I'm glad that a sense of relief has settled on me, rather than disappointment. But I'm also concerned about the wimp factor. Why can't I pull the trigger? What would have happened? Nothing? Everything?? 

Instead, I'm back on the road for shorter distances and quality speed (which isn't really what we would call "speed", but hopefully that changes). PT seems to be helping. It's not cheap, but I'm happy with the decision so far because my own ill-devised treatment protocol is pretty ineffective, (which is the understatement of the year... see my 37 past posts about ITBS).  If I can get some good, biomechanically-sound advice, perhaps that will help me long term. 

Also... 

I've taken a good, hard look at my nutrition during the last 2 weeks.  It had gotten bad.  Training for a hundo meant that I practiced eating as much as possible before and during the run, and practiced burning that fuel as slowly and efficiently as possible. And as it turns out, I'm pretty efficient at storing fuel. So, a few pounds that settled in need to come back off, and I need to get as un-inflamed as possible.  Just take a little break, lay low, and re-set.  Get right, get healthy, and look forward to the next one.  We got this.
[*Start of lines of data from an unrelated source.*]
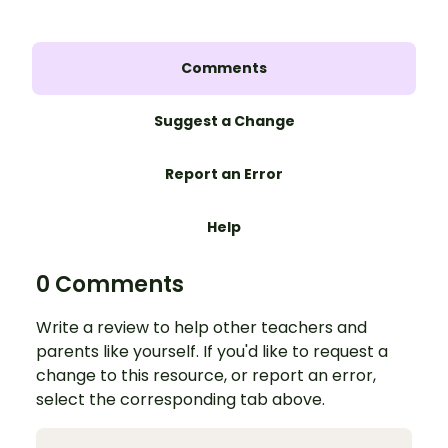
Comments
Suggest a Change
Report an Error
Help
0 Comments
Write a review to help other teachers and
parents like yourself. If you'd like to request a
change to this resource, or report an error,
select the corresponding tab above.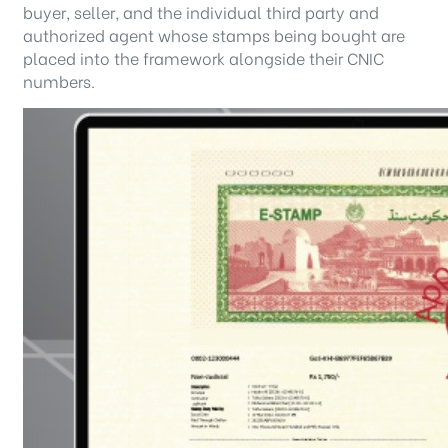
buyer, seller, and the individual third party and
authorized agent whose stamps being bought are
placed into the framework alongside their CNIC
numbers.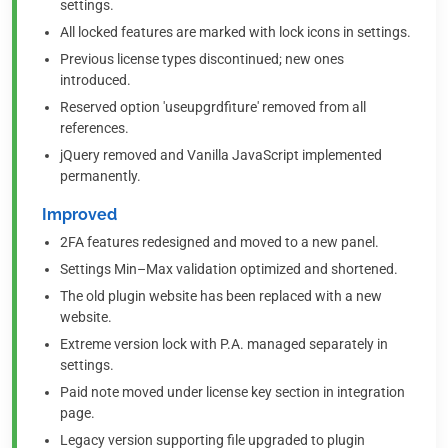
settings.
All locked features are marked with lock icons in settings.
Previous license types discontinued; new ones
introduced.
Reserved option 'useupgrdfiture' removed from all
references.
jQuery removed and Vanilla JavaScript implemented
permanently.
Improved
2FA features redesigned and moved to a new panel.
Settings Min–Max validation optimized and shortened.
The old plugin website has been replaced with a new
website.
Extreme version lock with P.A. managed separately in
settings.
Paid note moved under license key section in integration
page.
Legacy version supporting file upgraded to plugin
Make friends with the BOSU, and you'll never be alone.  

  

Sunday, August 17, 2014

Somewhere around mile 30 on an Arkansas summer day

Scene:  FSR 132C, Ouachita National Forest. Early afternoon. Enter runner from foreground.  Runner comes to a screeching halt and stares intently at a stick in the road.

Runner:  Hello, Mr. Stick.
Stick:  Hello.
Runner:  Are  you a snake?
Stick:  No.
Runner: Are you sure?
Stick: Yes, I'm quite sure.
Runner:  Yes, you're sure you're not a snake?  Or yes, you are a snake?
Stick: Yes, I am sure that I am not a snake. I'm just a stick. This is very obvious.
Runner: Oh, ok. I'll go around, then. Please don't bite me.
Stick: *slaps forehead*

Later on down the road...

Runner: Don't kick that rock. Don't kick that rock.
Rock: Don't kick me. Go around.
Runner: Don't kick that rock. Whatever you do.
Rock: You can do this.
Runner: *thud* F@#k! What the ***? Ow!
Rock: *shakes head*


Good to have trail friends out there.